The remarkable thing about Scifo is that basketball isn’t even his first sport. This fall he will attend UMass, where he hopes to recover physically and play for the Minutemen baseball team in the spring.
“His athletic ability is through the roof,” said McCarthy. “Basketball wasn’t even his No. 1 sport and he was still going to be a 1,000-point scorer. He doesn’t work at it as much as he does for baseball, and he was still our best player.”
On and off the court, Scifo is soft-spoken. McCarthy even joked that he doesn’t believe he’s ever heard Scifo talk on the floor. He just goes about his business.
What impressed Maiella most about Scifo was the character the senior showed after his injury. Even though he knew he would miss the entire season, and baseball season as well, Scifo still was with the team during games and practices all year.
Maiella said it will be a bittersweet night on Tuesday as the team honors 1,000-point scorers of the past, while one who fell just short sits nearby. Still, the Wildcat mentor will always remember Scifo as one of the top players he’s coached.
“He does everything the right way,” said Maiella. “It’s a shame what happened to him. The whole plan was to have his name up there on the banner, but sometimes things don’t work out like that. When he goes to UMass, he’s going to have a great career. The good thing about Vinny is that this isn’t the end of the road for him.”

* **What you are asked to do**:
Answer these questions about the passage on Scifo:
(a) What school will Scifo attend this fall?
(b) What did McCarthy joke that he doesn't believe he has ever heard?
(c) Whom will the team honor on Tuesday night?

Saved entries:
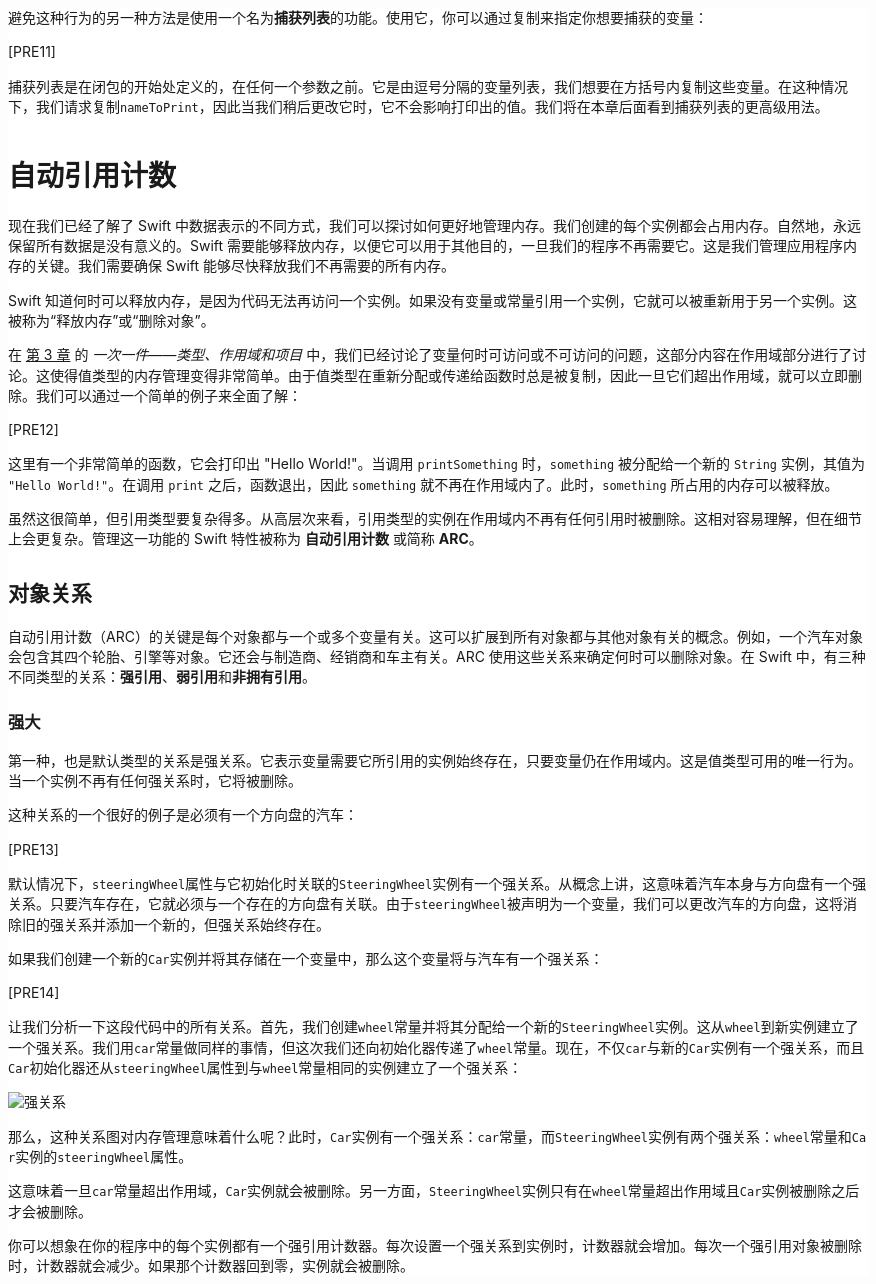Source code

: 避免这种行为的另一种方法是使用一个名为**捕获列表**的功能。使用它，你可以通过复制来指定你想要捕获的变量：

[PRE11]

捕获列表是在闭包的开始处定义的，在任何一个参数之前。它是由逗号分隔的变量列表，我们想要在方括号内复制这些变量。在这种情况下，我们请求复制`nameToPrint`，因此当我们稍后更改它时，它不会影响打印出的值。我们将在本章后面看到捕获列表的更高级用法。

# 自动引用计数

现在我们已经了解了 Swift 中数据表示的不同方式，我们可以探讨如何更好地管理内存。我们创建的每个实例都会占用内存。自然地，永远保留所有数据是没有意义的。Swift 需要能够释放内存，以便它可以用于其他目的，一旦我们的程序不再需要它。这是我们管理应用程序内存的关键。我们需要确保 Swift 能够尽快释放我们不再需要的所有内存。

Swift 知道何时可以释放内存，是因为代码无法再访问一个实例。如果没有变量或常量引用一个实例，它就可以被重新用于另一个实例。这被称为“释放内存”或“删除对象”。

在 [第 3 章](ch03.html "第 3 章。一次一件——类型、作用域和项目") 的 *一次一件——类型、作用域和项目* 中，我们已经讨论了变量何时可访问或不可访问的问题，这部分内容在作用域部分进行了讨论。这使得值类型的内存管理变得非常简单。由于值类型在重新分配或传递给函数时总是被复制，因此一旦它们超出作用域，就可以立即删除。我们可以通过一个简单的例子来全面了解：

[PRE12]

这里有一个非常简单的函数，它会打印出 "Hello World!"。当调用 `printSomething` 时，`something` 被分配给一个新的 `String` 实例，其值为 `"Hello World!"`。在调用 `print` 之后，函数退出，因此 `something` 就不再在作用域内了。此时，`something` 所占用的内存可以被释放。

虽然这很简单，但引用类型要复杂得多。从高层次来看，引用类型的实例在作用域内不再有任何引用时被删除。这相对容易理解，但在细节上会更复杂。管理这一功能的 Swift 特性被称为 **自动引用计数** 或简称 **ARC**。

## 对象关系

自动引用计数（ARC）的关键是每个对象都与一个或多个变量有关。这可以扩展到所有对象都与其他对象有关的概念。例如，一个汽车对象会包含其四个轮胎、引擎等对象。它还会与制造商、经销商和车主有关。ARC 使用这些关系来确定何时可以删除对象。在 Swift 中，有三种不同类型的关系：**强引用**、**弱引用**和**非拥有引用**。

### 强大

第一种，也是默认类型的关系是强关系。它表示变量需要它所引用的实例始终存在，只要变量仍在作用域内。这是值类型可用的唯一行为。当一个实例不再有任何强关系时，它将被删除。

这种关系的一个很好的例子是必须有一个方向盘的汽车：

[PRE13]

默认情况下，`steeringWheel`属性与它初始化时关联的`SteeringWheel`实例有一个强关系。从概念上讲，这意味着汽车本身与方向盘有一个强关系。只要汽车存在，它就必须与一个存在的方向盘有关联。由于`steeringWheel`被声明为一个变量，我们可以更改汽车的方向盘，这将消除旧的强关系并添加一个新的，但强关系始终存在。

如果我们创建一个新的`Car`实例并将其存储在一个变量中，那么这个变量将与汽车有一个强关系：

[PRE14]

让我们分析一下这段代码中的所有关系。首先，我们创建`wheel`常量并将其分配给一个新的`SteeringWheel`实例。这从`wheel`到新实例建立了一个强关系。我们用`car`常量做同样的事情，但这次我们还向初始化器传递了`wheel`常量。现在，不仅`car`与新的`Car`实例有一个强关系，而且`Car`初始化器还从`steeringWheel`属性到与`wheel`常量相同的实例建立了一个强关系：

![强关系](img/B05103_07_08.jpg)

那么，这种关系图对内存管理意味着什么呢？此时，`Car`实例有一个强关系：`car`常量，而`SteeringWheel`实例有两个强关系：`wheel`常量和`Car`实例的`steeringWheel`属性。

这意味着一旦`car`常量超出作用域，`Car`实例就会被删除。另一方面，`SteeringWheel`实例只有在`wheel`常量超出作用域且`Car`实例被删除之后才会被删除。

你可以想象在你的程序中的每个实例都有一个强引用计数器。每次设置一个强关系到实例时，计数器就会增加。每次一个强引用对象被删除时，计数器就会减少。如果那个计数器回到零，实例就会被删除。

* **Reply to the task**:
(a) UMass.
(b) Scifo talking on the floor.
(c) The 1,000-point scorers of the past.